A look into Brett Brown, Ben Simmons and what it means for the Boomers' Tokyo Olympics

After starring in a Philadelphia 76ers win over the New York Knicks, Ben Simmons nonchalantly commented on the Boomers' worst kept secret.

Brett Brown's return as head coach is yet to be officially acknowledged by Basketball Australia as of Thursday, but Simmons was happy to offer his thoughts on the matter. The 6'10 point guard said he was "excited" for the Olympics and described a "great relationship" with his NBA coach. Brown has coached the Sixers since 2013, and recently led the team to back-to-back conference semi-finals.

https://twitter.com/TimBontemps/status/1197356690028544000

ESPN insider Adrian Wojnarowski broke the news on Tuesday, with Brett Brown and Basketball Australia both remaining tight-lipped since then. When approached for comment, Brown said "It’s stuff that I prefer not to talk right now about", before adding, "fair question, though".

Brown's links to Simmons and Australia

In the wake of Wojnarowski's bombshell just eight months out from the Tokyo Olympics, all eyes turned to Ben Simmons. The question on everybody's lips: is this hire a ploy to lure Simmons back into the Boomers fold? The answer is probably not, as Brett Brown is an accomplished coach in his own right.

A former student of Naismith Hall of Fame coach Lindsay Gaze, Brown has extensive history in Australia. The American coached Ben Simmons' father, David Simmons, while working as Gaze's assistant at the Melbourne Tigers. He then coached the North Melbourne Giants to an NBL title in 1994, collecting an NBL Coach of the Year award in the process. Brown later moved back to his native America in 2002, spending the next 11 years as an assistant to legendary San Antonio Spurs coach Gregg Popovich.

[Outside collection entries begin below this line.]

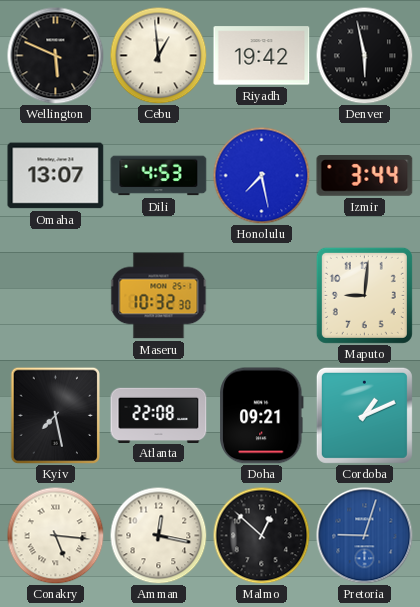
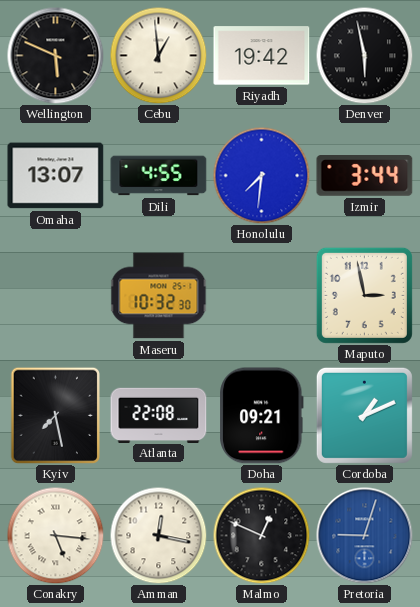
Dili: 4:53 -> 4:55
Honolulu: 7:28 -> 7:31
Maputo: 9:01 -> 2:58
Malmo: 12:52 -> 12:49
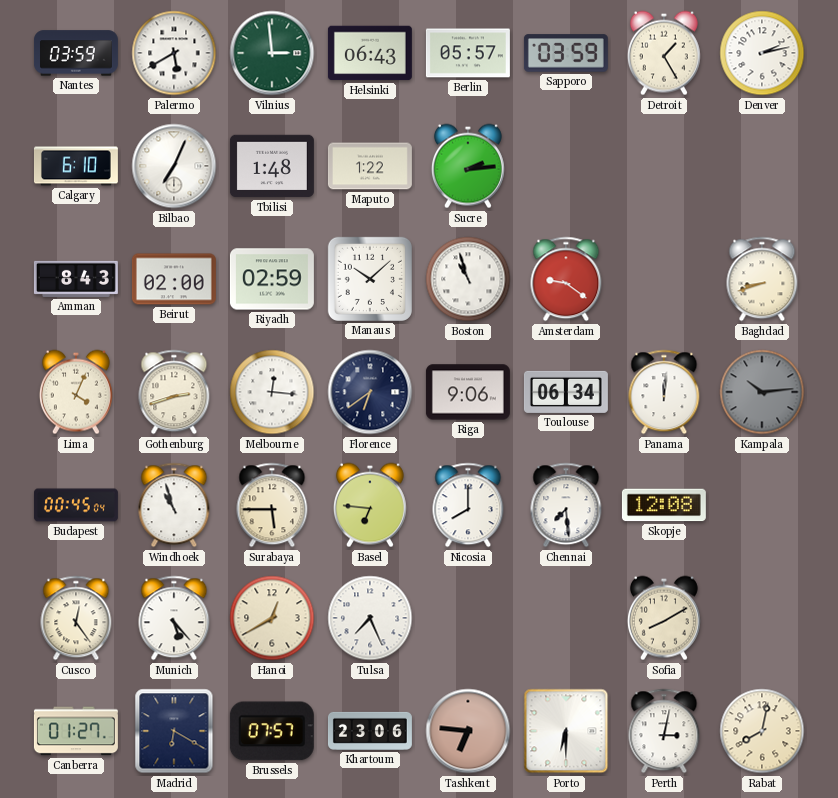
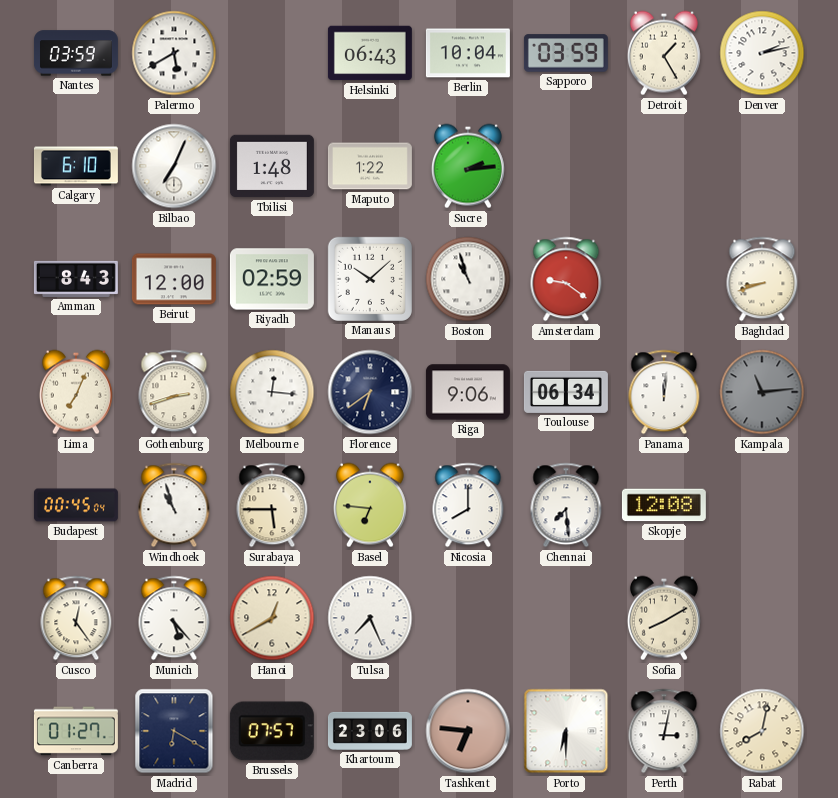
Vilnius: 2:59 -> none
Berlin: 05:57 -> 10:04
Beirut: 02:00 -> 12:00
Lima: 4:04 -> 7:04
Kampala: 10:14 -> 11:14
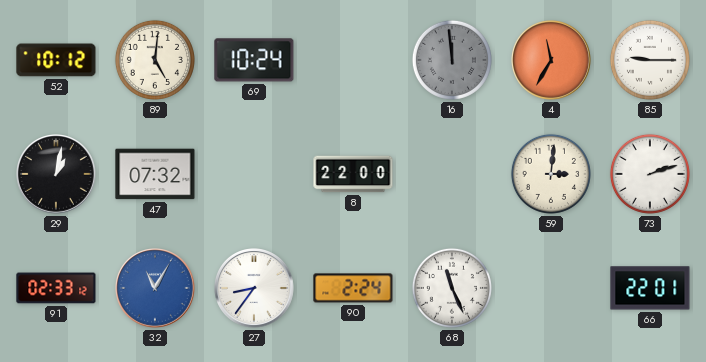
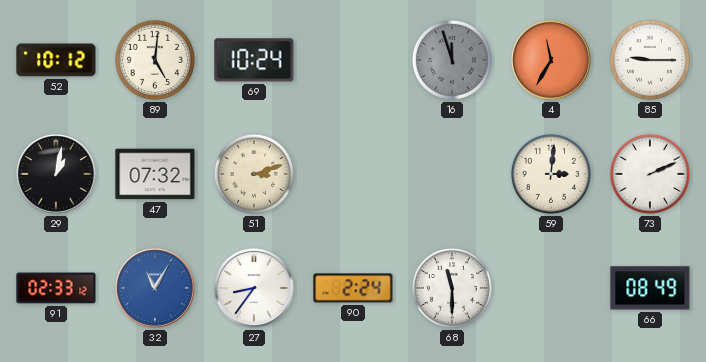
16: 11:59 -> 11:57
51: none -> 3:12
8: 22:00 -> none
73: 2:12 -> 2:11
68: 11:26 -> 11:30
66: 22:01 -> 08:49
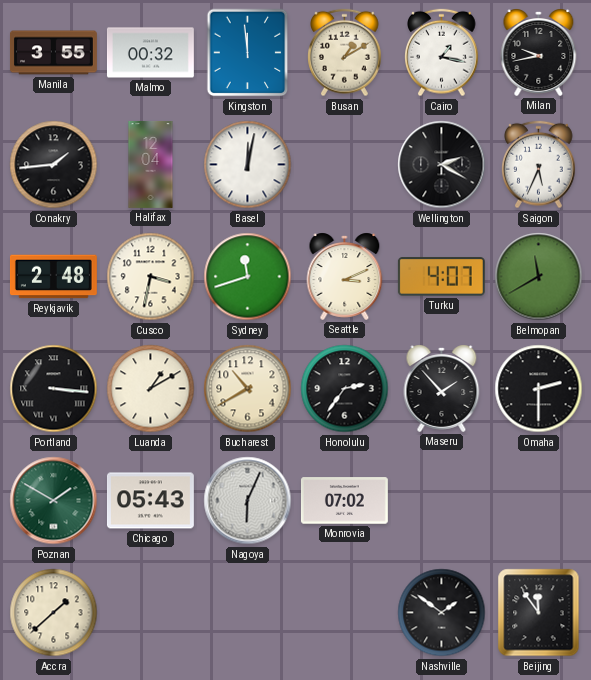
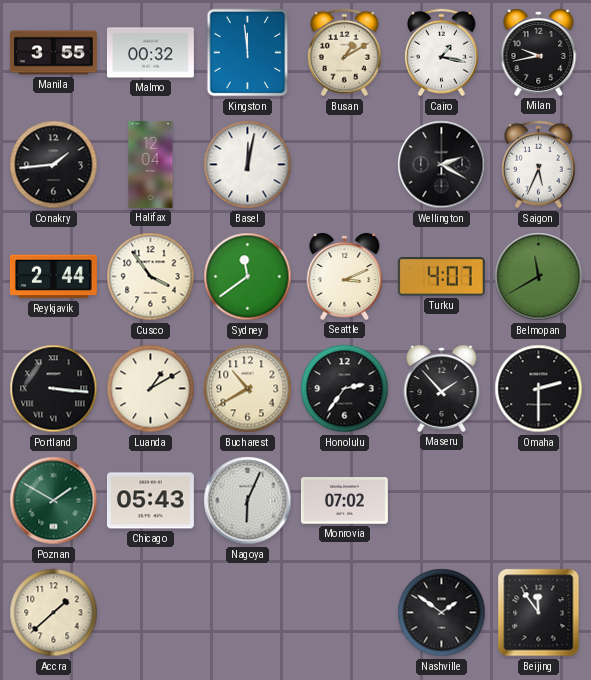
Reykjavik: 2:48 -> 2:44
Cusco: 3:32 -> 3:54
Sydney: 11:42 -> 11:39
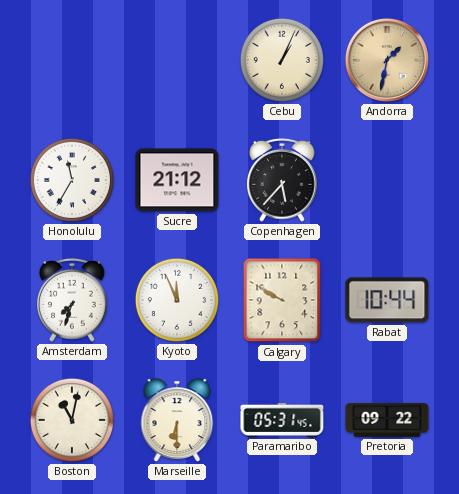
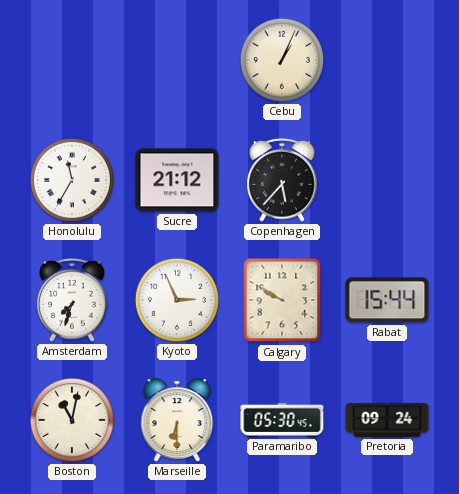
Andorra: 1:32 -> none
Kyoto: 11:56 -> 2:56
Rabat: 10:44 -> 15:44
Paramaribo: 05:31 -> 05:30
Pretoria: 09:22 -> 09:24
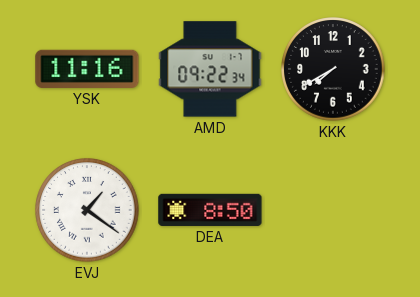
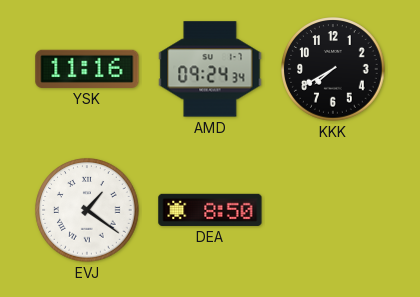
AMD: 09:22 -> 09:24
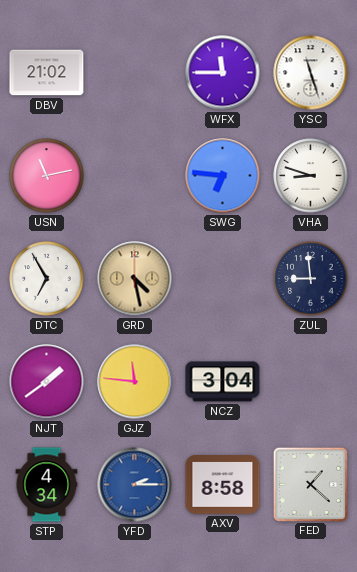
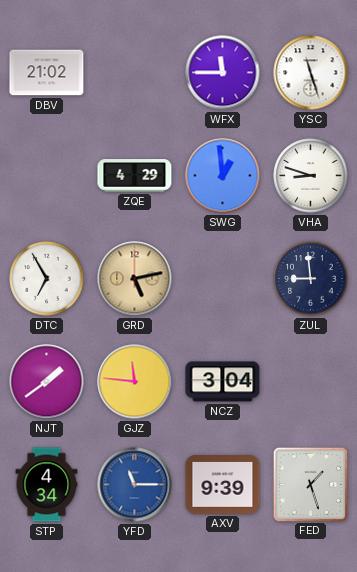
USN: 11:13 -> none
ZQE: none -> 4:29
SWG: 6:46 -> 12:59
GRD: 4:28 -> 5:13
YFD: 2:15 -> 11:15
AXV: 8:58 -> 9:39
FED: 1:22 -> 1:27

While working under Popovich, Brown even coached the Boomers from 2009-2012, leading Australia to the quarter-finals at the London Olympics. Although a coaching change will undoubtedly disrupt continuity in the Boomers system, Brown shouldn't be viewed as an overseas import. He has experience in this role and knows the senior Boomers players, while also having ties to Ben Simmons and Jonah Bolden at club level.

Simmons' complicated Boomers history

Simmons first wore the green and gold in 2012, as a member of the silver medal-winning Australian side at the FIBA Under-17 World Championships. The Melbourne native would make his senior Boomers debut soon after, at the 2013 FIBA Oceania Championships. Six years on, this clip below from 2013 is still the only footage of Simmons in a Boomer uniform.

https://www.youtube.com/watch?v=lEVSSJjYBrQ

The 76er debuted under outgoing coach Andrej Lemanis, who would later omit him from the Boomers squad ahead of the 2014 FIBA World Championships. Simmons noted his displeasure in a now-deleted tweet, writing "Really disappointed didn't make the Worlds Team, Good luck to all the guys who did #grindtime".

As reported by Olgun Uluc of FOX Sports Australia, Simmons' omission from the 2014 World Championships squad instigated a strained relationship with Lemanis. This could explain his reluctance to represent Australia ever since, but the Victorian showed enthusiasm ahead of this year's World Cup. In an April tweet, Simmons announced that he would "be a Boomer for the upcoming events" - see below.

https://twitter.com/BenSimmons25/status/1128471242368065536

Ultimately, the 23 year old was absent from the World Cup and associated exhibition games, citing "professional obligations". Unsurprisingly, his decision drew the ire of Australian basketball fans. The issue goes beyond Simmons merely sitting out however. After all, a long list of NBA stars also passed on the FIBA tournament. His inability to honour a prior commitment was the real disappointment.

Looking towards Tokyo

Would Ben Simmons be willing to play under Lemanis in Tokyo? difficult to say. Brett Brown's appointment does increase his likelihood of playing, but the 76ers coach also knows how to use him best. Having coached Simmons for several years now, he would be well across the point guard's strengths and weaknesses.

FIBA basketball is a different game compared to the NBA, as evidenced by MVP Giannis Antetokounmpo's inability to truly dominate at the 2019 World Cup, and only time will tell whether Brown can bring out the best in Simmons during FIBA play, whne Tokyo comes around.